From criminalizing hatred to controlling dissent
Britain's new Online Safety Act caps 20 years of progressive political censorship
Americans (blessed with the First Amendment to the Constitution) are often incredulous at the thought that British public authorities have statutory powers to control speech. Even Britons are shocked at how those powers are being wielded. ‘Surely this can’t be right?’ I often hear from Britons as well as Americans.
Well, given ignorance of powers that are now 20 years old, you’re going to be really shocked at additional powers that are now barely a week old.
Let’s fully understand how this started, 20 years ago. The Racial & Religious Hatred Act (2006) criminalizes hatred of protected characteristics. It was once sold as a protection against violence, but was soon wielded to criminalize speech.
By 2021 the UK was ranked ‘partially open’ — the third tier — by the Index on Censorship.

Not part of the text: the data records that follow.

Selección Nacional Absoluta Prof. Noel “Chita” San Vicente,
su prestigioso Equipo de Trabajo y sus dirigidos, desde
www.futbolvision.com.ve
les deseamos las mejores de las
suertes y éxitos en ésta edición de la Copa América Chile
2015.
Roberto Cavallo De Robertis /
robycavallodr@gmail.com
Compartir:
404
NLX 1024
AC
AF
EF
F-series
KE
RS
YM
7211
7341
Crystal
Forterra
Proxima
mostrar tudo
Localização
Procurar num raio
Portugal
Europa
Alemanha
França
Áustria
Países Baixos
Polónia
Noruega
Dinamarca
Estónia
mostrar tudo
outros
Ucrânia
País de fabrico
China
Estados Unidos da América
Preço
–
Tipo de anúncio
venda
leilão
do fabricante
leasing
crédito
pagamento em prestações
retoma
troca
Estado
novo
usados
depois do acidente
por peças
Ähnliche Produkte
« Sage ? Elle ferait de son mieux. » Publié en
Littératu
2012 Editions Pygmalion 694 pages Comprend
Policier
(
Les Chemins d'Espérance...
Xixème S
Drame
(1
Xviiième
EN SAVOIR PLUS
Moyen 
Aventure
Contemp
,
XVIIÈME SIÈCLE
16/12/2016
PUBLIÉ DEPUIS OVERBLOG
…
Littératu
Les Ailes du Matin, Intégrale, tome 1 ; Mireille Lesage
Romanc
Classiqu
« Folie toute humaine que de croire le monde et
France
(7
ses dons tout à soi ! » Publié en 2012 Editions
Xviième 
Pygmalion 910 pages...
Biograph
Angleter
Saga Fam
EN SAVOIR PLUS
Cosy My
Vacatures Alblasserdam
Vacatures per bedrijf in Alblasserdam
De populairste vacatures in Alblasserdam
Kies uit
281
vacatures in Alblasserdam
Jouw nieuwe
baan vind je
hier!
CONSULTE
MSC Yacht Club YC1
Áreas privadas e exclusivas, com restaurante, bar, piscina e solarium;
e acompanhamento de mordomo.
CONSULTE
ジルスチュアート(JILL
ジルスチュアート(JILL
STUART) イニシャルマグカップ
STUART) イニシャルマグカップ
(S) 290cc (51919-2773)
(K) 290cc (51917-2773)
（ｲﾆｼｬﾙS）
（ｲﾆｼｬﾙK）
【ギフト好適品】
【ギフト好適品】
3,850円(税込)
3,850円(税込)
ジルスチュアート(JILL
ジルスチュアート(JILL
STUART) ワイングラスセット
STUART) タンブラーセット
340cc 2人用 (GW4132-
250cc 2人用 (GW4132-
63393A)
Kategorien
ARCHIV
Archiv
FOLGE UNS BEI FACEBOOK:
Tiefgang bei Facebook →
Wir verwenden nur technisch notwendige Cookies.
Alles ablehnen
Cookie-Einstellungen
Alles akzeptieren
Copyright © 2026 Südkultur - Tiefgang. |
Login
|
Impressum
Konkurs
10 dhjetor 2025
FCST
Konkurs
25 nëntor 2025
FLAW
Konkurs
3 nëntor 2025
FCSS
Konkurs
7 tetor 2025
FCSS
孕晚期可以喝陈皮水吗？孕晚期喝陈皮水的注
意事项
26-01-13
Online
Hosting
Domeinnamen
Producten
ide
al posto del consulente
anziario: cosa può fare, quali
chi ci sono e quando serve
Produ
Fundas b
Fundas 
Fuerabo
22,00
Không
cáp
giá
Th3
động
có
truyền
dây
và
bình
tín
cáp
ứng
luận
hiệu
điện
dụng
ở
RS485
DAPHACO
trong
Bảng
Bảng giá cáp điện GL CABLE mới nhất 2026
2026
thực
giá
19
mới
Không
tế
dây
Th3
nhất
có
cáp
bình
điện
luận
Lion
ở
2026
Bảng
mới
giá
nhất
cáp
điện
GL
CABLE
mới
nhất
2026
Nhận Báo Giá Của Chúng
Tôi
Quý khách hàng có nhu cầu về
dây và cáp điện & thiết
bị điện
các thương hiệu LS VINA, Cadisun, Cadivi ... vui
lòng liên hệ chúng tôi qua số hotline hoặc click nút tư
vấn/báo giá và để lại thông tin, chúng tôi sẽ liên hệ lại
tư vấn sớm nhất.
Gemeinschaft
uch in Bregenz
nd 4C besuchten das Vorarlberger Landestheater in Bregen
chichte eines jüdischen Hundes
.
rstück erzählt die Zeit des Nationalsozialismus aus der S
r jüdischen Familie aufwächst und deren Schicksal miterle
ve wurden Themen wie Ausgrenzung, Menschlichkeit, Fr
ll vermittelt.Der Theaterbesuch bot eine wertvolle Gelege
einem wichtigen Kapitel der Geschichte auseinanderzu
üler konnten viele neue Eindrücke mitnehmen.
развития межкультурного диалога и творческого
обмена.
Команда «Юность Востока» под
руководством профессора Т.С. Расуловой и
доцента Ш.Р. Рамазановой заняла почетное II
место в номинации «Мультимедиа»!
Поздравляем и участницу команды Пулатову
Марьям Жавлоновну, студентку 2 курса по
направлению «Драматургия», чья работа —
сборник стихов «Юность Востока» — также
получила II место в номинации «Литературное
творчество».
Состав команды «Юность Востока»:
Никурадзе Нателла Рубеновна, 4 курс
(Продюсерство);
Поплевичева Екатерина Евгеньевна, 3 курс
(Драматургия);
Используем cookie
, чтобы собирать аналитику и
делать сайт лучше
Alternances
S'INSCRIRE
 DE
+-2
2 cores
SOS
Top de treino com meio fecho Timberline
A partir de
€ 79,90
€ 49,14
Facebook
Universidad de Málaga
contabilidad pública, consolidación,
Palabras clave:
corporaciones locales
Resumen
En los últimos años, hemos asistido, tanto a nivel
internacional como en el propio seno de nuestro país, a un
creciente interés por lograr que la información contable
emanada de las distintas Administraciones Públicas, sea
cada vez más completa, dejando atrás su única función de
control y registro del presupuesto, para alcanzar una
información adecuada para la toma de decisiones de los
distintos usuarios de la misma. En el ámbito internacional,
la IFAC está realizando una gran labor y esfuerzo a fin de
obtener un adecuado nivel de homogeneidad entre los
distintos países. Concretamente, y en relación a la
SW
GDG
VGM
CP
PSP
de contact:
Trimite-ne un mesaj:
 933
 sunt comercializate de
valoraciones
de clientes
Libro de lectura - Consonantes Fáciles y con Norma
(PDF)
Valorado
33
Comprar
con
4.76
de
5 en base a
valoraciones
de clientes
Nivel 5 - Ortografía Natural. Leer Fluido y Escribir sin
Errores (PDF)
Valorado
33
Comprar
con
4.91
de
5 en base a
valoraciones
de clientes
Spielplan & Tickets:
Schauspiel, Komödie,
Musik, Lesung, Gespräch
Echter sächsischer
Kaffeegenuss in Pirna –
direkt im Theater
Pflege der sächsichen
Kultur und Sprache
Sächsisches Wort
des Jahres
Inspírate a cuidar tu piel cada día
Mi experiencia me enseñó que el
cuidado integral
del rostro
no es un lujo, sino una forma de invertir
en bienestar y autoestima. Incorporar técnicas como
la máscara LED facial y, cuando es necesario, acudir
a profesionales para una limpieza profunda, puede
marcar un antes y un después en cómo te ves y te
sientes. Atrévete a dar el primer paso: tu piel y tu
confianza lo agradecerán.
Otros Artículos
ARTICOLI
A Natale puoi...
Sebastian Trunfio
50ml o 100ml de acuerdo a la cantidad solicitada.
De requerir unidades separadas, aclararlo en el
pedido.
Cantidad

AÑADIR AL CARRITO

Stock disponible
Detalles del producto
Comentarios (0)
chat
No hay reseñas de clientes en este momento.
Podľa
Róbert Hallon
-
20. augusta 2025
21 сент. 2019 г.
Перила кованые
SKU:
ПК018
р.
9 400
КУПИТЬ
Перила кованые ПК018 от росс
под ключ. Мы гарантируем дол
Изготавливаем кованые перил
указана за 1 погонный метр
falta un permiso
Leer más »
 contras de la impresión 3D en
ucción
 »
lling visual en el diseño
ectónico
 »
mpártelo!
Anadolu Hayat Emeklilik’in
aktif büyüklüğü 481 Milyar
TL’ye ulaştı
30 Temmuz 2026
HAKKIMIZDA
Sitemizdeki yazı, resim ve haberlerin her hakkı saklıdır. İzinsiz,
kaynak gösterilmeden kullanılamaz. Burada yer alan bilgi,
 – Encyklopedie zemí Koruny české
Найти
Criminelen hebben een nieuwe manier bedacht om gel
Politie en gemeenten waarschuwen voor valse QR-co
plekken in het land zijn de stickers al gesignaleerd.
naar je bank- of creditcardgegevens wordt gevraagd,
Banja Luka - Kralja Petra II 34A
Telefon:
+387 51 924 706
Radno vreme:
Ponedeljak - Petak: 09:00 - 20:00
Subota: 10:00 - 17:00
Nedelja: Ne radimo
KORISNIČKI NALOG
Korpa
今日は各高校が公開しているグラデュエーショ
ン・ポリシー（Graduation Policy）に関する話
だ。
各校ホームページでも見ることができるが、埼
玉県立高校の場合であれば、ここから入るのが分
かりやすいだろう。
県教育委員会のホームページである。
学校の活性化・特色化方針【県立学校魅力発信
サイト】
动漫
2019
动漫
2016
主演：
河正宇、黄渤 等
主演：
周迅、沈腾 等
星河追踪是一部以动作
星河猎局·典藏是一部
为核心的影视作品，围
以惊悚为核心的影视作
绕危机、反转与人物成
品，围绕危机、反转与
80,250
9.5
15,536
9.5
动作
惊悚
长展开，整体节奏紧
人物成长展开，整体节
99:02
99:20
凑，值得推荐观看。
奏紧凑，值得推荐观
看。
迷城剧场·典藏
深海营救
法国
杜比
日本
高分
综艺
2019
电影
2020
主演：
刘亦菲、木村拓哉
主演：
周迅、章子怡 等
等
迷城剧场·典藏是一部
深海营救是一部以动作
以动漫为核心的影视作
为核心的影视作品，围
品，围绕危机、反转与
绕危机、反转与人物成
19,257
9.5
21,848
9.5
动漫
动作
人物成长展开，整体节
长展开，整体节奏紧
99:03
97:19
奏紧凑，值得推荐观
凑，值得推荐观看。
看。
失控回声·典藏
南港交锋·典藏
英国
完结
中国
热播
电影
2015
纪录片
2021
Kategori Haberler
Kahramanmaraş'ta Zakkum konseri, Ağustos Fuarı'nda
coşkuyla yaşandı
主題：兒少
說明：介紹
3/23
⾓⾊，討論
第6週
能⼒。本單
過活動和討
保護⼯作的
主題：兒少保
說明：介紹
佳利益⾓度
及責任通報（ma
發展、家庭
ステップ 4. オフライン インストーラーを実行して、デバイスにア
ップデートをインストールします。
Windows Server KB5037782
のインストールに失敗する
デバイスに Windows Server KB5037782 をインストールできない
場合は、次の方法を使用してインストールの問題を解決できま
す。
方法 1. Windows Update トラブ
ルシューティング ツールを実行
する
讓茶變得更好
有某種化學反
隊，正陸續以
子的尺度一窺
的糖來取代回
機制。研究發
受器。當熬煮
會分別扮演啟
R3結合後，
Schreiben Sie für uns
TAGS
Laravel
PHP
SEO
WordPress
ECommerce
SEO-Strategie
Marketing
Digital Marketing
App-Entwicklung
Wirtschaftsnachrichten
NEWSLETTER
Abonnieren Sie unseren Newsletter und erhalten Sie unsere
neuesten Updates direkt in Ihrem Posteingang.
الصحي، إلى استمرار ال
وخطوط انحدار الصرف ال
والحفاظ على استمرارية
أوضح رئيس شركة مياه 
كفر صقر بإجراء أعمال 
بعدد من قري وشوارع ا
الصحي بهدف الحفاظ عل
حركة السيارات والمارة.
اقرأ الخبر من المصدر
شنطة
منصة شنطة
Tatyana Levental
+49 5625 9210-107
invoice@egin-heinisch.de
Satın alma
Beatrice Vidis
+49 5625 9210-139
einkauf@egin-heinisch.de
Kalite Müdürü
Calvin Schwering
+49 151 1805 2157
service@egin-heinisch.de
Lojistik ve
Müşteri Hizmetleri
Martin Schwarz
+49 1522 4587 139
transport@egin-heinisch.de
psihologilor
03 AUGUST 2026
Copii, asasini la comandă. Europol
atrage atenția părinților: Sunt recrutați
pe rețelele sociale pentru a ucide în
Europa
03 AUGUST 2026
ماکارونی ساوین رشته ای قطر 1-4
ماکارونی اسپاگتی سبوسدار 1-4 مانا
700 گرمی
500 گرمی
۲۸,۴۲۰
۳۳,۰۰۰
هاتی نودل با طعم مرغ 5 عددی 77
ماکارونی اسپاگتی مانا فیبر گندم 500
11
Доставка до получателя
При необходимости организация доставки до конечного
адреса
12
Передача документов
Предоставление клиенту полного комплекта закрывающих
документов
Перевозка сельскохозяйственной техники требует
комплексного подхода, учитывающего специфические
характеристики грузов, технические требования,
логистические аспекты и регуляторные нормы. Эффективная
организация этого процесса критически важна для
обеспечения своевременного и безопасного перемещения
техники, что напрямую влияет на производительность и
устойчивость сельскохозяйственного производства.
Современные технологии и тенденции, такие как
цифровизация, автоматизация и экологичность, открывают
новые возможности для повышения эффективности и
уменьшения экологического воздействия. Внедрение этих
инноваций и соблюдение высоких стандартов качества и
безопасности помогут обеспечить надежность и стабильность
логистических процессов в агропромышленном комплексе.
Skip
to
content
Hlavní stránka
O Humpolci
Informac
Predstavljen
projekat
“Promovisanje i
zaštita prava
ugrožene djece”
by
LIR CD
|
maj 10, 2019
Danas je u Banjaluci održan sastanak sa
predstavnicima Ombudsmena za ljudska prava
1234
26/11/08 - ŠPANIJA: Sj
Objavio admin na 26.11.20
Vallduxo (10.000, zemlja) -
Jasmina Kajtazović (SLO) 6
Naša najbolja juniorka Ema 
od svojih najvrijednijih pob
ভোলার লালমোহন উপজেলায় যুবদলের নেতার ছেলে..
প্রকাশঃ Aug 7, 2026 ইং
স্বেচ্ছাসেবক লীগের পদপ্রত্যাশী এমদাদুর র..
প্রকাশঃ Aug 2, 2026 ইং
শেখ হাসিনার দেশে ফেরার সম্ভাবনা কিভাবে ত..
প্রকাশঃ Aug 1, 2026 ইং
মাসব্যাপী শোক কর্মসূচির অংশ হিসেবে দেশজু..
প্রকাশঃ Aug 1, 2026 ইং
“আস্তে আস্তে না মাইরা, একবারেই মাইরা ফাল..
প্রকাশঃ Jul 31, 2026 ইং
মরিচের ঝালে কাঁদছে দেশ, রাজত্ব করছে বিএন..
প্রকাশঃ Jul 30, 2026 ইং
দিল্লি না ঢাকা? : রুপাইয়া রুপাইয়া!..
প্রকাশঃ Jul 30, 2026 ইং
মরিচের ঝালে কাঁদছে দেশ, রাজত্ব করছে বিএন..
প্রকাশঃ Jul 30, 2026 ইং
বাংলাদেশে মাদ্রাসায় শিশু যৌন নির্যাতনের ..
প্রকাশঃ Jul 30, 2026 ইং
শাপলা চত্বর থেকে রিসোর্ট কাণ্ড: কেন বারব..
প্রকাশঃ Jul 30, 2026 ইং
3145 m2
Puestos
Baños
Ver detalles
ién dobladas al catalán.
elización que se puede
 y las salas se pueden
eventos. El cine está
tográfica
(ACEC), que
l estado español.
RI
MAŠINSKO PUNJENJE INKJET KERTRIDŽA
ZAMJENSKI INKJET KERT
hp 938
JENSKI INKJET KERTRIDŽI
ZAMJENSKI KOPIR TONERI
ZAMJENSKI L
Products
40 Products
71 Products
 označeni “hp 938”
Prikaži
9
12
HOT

The UK has fallen below the top 20 for press freedom in the World Press Freedom Index.
Since then, prosecutors and judges have pushed the boundaries further, with ever more blatant bias against certain politics. For instance, in 2024 a prosecutor brought to court a traumatised Army veteran for Facebook posts describing the summer’s protests and counter-protests as a ‘civil war’ that could end in ‘bullets.’ The prosecutor asked the judge to take into account the accused’s attendance at a right-wing rally. She agreed: Judge Tracey Lloyd-Clarke sentenced him to two years in prison. This was three months after she spared a child rapist, when the public defender asked her to take into account prison overcrowding.